## [Document segment]
· · · · ·
Q. I’ve started drinking more almond milk because I seem to have become somewhat lactose intolerant as I’ve gotten older. Is almond milk just as nutritious as cow’s milk or soy milk?
A. Lactose intolerance is a fairly complex condition. Your body produces an enzyme called lactase, which helps break down lactose in dairy products. People with low lactase levels therefore have difficulties digesting even moderate amounts of milk and milk-based foods. Generally, a person’s lactase levels don’t change much with age. However, symptoms of lactose intolerance, including bloating, cramps, and diarrhea, can be attributed to more than just lactase levels. The speed with which your body digests all types of food can change over time. This, along with a growing sensitivity to other foods you consume in addition to dairy, can cause more digestive issues as you age.
· · · · ·
## [Supplied information]
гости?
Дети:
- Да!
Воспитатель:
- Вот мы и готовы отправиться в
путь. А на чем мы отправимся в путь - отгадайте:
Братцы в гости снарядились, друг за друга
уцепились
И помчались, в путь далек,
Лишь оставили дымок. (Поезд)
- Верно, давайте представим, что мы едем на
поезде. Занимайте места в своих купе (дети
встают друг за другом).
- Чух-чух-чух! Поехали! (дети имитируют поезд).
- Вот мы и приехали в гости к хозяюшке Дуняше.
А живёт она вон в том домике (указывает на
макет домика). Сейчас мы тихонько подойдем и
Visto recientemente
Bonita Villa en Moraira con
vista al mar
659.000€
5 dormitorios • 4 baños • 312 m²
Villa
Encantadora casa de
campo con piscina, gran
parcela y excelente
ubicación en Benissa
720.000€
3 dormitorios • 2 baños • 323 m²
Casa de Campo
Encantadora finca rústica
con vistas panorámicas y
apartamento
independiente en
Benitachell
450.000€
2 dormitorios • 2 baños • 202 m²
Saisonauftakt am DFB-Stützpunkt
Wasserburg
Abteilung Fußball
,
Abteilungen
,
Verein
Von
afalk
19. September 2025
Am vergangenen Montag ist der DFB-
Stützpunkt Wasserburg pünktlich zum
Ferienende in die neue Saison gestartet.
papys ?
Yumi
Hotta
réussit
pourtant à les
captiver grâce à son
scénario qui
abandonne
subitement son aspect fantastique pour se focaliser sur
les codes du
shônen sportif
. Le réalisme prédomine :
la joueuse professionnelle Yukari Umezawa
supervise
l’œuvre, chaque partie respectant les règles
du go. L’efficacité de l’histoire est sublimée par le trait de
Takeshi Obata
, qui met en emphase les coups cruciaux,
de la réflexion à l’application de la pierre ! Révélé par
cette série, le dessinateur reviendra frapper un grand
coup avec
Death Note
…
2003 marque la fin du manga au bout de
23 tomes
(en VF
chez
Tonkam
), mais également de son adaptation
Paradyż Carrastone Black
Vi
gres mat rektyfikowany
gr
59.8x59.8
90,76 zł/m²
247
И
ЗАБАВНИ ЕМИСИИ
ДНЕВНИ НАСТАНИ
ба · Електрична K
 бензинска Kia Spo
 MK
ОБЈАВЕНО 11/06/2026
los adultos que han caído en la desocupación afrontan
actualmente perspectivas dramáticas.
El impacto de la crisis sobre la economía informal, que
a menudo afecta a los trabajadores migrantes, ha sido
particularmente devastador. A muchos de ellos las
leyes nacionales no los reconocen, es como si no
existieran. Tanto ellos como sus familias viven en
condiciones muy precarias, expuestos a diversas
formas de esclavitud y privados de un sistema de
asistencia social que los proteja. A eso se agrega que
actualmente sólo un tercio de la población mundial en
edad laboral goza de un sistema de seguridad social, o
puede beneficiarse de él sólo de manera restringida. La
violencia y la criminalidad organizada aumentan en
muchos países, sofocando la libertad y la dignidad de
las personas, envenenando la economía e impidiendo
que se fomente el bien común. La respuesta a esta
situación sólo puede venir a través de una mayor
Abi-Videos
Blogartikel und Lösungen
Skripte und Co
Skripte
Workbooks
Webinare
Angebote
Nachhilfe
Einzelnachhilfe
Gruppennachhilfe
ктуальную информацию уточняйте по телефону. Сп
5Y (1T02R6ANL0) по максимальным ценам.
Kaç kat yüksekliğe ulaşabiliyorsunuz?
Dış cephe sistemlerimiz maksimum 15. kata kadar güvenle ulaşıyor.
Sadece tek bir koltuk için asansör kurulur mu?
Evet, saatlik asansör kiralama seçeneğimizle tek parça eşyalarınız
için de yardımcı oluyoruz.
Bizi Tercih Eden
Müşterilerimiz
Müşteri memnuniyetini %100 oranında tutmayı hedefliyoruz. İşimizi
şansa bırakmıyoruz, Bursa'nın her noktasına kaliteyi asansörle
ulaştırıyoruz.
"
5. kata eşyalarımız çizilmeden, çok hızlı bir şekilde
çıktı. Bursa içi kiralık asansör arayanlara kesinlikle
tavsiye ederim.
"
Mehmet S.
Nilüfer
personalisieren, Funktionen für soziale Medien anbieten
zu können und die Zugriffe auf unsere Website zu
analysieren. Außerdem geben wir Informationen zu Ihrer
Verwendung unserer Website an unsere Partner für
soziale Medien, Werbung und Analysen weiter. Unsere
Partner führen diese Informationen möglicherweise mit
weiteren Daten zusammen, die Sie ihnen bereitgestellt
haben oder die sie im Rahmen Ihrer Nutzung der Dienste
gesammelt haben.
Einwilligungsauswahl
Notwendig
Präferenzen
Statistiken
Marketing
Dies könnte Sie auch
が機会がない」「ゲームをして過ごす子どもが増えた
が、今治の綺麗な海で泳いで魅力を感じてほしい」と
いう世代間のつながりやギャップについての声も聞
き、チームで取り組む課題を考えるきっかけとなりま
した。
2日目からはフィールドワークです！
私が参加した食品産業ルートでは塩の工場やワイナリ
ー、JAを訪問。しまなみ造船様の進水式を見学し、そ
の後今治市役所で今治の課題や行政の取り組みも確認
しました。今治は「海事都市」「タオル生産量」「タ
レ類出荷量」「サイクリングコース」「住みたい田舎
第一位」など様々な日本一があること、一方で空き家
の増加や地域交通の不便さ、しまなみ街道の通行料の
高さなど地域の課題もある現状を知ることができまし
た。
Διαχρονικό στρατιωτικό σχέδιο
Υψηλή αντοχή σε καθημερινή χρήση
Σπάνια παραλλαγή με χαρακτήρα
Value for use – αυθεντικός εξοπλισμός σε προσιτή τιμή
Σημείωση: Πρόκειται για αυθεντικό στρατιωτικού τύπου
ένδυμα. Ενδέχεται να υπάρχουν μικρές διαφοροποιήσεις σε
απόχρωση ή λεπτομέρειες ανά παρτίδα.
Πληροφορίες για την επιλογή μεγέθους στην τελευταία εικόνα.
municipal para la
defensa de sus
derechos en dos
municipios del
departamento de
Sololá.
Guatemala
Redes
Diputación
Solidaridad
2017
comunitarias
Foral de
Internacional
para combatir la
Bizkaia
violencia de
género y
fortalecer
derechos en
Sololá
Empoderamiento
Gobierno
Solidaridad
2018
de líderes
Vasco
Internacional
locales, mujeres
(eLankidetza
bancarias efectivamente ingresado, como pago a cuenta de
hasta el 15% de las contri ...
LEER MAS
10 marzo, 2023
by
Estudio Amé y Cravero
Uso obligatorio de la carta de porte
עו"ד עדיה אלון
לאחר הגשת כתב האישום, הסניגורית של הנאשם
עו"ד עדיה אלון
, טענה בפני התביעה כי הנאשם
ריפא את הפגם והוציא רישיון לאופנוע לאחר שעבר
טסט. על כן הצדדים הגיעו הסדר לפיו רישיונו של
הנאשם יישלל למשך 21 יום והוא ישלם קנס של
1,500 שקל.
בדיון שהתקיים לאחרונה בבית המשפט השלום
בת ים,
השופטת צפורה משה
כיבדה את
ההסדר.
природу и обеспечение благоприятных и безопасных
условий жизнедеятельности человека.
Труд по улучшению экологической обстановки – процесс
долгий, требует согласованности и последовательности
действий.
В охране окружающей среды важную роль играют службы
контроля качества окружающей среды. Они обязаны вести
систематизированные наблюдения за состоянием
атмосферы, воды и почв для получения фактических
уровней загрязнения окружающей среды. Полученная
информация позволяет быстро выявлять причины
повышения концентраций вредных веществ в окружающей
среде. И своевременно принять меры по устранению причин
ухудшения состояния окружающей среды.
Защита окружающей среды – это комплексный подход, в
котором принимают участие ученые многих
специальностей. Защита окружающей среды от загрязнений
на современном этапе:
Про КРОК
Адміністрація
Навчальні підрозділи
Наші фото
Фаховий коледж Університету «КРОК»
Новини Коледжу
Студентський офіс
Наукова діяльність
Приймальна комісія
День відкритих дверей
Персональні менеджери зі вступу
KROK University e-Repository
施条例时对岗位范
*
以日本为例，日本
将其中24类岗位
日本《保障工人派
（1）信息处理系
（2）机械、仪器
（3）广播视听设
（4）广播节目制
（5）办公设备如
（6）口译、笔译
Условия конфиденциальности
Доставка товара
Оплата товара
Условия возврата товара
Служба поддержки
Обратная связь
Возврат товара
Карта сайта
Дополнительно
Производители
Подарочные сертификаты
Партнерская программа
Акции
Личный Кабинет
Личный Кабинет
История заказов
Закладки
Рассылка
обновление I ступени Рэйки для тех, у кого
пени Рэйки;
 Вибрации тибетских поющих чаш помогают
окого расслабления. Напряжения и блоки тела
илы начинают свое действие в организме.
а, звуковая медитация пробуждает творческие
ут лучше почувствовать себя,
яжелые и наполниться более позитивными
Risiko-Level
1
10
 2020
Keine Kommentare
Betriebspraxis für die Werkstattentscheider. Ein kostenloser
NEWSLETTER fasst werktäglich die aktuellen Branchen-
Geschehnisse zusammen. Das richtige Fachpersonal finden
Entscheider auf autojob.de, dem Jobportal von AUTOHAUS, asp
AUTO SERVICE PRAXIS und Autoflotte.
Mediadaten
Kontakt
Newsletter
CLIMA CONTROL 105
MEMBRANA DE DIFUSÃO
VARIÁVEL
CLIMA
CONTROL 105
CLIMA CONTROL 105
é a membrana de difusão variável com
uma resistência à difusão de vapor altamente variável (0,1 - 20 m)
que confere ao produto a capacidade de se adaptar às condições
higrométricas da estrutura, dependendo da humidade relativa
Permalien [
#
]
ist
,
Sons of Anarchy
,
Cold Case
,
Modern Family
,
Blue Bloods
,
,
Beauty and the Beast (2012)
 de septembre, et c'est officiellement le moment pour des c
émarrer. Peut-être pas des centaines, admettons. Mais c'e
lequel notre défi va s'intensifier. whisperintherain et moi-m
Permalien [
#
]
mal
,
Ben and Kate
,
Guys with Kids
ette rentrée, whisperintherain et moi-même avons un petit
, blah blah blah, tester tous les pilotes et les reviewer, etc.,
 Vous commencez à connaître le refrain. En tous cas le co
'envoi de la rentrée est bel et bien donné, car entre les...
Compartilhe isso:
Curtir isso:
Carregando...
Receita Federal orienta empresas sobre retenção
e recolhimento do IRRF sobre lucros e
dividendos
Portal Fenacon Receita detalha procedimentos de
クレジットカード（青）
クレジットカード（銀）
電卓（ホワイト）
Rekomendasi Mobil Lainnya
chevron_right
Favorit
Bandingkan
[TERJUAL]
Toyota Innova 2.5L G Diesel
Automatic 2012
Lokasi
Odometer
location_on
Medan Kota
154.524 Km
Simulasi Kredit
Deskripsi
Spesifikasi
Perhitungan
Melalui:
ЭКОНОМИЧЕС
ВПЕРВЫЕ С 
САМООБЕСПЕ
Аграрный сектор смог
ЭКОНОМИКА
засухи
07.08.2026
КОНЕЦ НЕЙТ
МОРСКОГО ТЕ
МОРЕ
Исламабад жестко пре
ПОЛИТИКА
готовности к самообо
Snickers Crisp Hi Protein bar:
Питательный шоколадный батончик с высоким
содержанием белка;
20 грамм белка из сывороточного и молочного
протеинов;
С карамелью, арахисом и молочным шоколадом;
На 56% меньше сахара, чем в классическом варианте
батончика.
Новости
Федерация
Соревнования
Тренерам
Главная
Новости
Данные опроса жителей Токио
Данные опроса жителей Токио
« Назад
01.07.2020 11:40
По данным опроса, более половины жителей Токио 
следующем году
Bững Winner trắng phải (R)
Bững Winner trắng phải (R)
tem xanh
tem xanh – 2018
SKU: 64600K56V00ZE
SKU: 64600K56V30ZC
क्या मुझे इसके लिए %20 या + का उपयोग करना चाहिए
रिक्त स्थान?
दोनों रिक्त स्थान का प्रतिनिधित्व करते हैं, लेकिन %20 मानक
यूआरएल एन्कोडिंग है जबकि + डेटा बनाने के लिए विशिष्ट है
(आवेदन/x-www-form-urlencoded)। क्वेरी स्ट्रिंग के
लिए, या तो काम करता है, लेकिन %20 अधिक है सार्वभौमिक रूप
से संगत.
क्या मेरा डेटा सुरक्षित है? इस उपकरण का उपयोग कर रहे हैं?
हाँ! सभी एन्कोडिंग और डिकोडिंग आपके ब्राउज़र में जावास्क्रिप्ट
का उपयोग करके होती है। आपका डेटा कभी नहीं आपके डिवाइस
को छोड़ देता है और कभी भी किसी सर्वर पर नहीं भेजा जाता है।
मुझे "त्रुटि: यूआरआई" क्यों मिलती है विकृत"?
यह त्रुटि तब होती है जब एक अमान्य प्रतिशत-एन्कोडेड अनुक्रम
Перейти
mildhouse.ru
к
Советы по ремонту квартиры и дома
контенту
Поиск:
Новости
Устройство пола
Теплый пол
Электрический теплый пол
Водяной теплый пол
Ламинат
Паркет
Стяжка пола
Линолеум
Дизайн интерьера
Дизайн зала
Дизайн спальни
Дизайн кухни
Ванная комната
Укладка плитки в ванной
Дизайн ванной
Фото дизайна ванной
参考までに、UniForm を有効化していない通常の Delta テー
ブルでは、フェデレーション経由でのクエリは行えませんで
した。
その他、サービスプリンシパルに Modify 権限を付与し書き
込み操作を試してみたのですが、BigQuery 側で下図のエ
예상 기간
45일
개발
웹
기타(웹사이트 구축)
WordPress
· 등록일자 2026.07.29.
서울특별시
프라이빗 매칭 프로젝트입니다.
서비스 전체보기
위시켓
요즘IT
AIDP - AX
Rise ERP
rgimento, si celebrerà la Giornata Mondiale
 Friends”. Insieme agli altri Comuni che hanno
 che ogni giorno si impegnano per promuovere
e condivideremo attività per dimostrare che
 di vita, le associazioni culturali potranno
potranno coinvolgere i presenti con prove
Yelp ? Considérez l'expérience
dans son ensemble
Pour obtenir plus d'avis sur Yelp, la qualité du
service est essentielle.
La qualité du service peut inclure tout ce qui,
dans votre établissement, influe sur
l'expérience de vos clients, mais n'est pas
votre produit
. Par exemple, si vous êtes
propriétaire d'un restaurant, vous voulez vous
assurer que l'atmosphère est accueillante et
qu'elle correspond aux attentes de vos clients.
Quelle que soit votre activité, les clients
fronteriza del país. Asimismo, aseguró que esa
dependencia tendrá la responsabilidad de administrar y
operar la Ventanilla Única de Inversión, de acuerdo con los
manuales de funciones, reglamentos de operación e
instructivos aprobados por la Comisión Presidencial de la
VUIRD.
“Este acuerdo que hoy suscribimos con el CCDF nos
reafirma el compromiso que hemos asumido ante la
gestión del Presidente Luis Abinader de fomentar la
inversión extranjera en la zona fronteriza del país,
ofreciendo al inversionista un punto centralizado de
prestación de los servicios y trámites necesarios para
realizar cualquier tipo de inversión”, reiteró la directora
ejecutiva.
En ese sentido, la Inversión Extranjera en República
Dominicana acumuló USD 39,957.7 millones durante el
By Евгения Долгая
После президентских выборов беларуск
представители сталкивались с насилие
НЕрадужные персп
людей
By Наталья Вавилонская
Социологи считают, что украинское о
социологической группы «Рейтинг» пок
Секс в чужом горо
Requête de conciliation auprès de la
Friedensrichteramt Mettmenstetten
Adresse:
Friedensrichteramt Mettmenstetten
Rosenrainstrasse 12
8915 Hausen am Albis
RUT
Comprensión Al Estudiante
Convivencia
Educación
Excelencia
· · · · ·
## [Required tasks]
1: Translate this sentence from the lactose intolerance Q&A into Spanish: "Generally, a person’s lactase levels don’t change much with age."
2: Return the passage from the lactose intolerance Q&A starting with "Q. I’ve started" and going on through "or soy milk?".

## [Exercise results]
1: En general, los niveles de lactasa de una persona no cambian mucho con la edad.

2:
Q. I’ve started drinking more almond milk because I seem to have become somewhat lactose intolerant as I’ve gotten older. Is almond milk just as nutritious as cow’s milk or soy milk?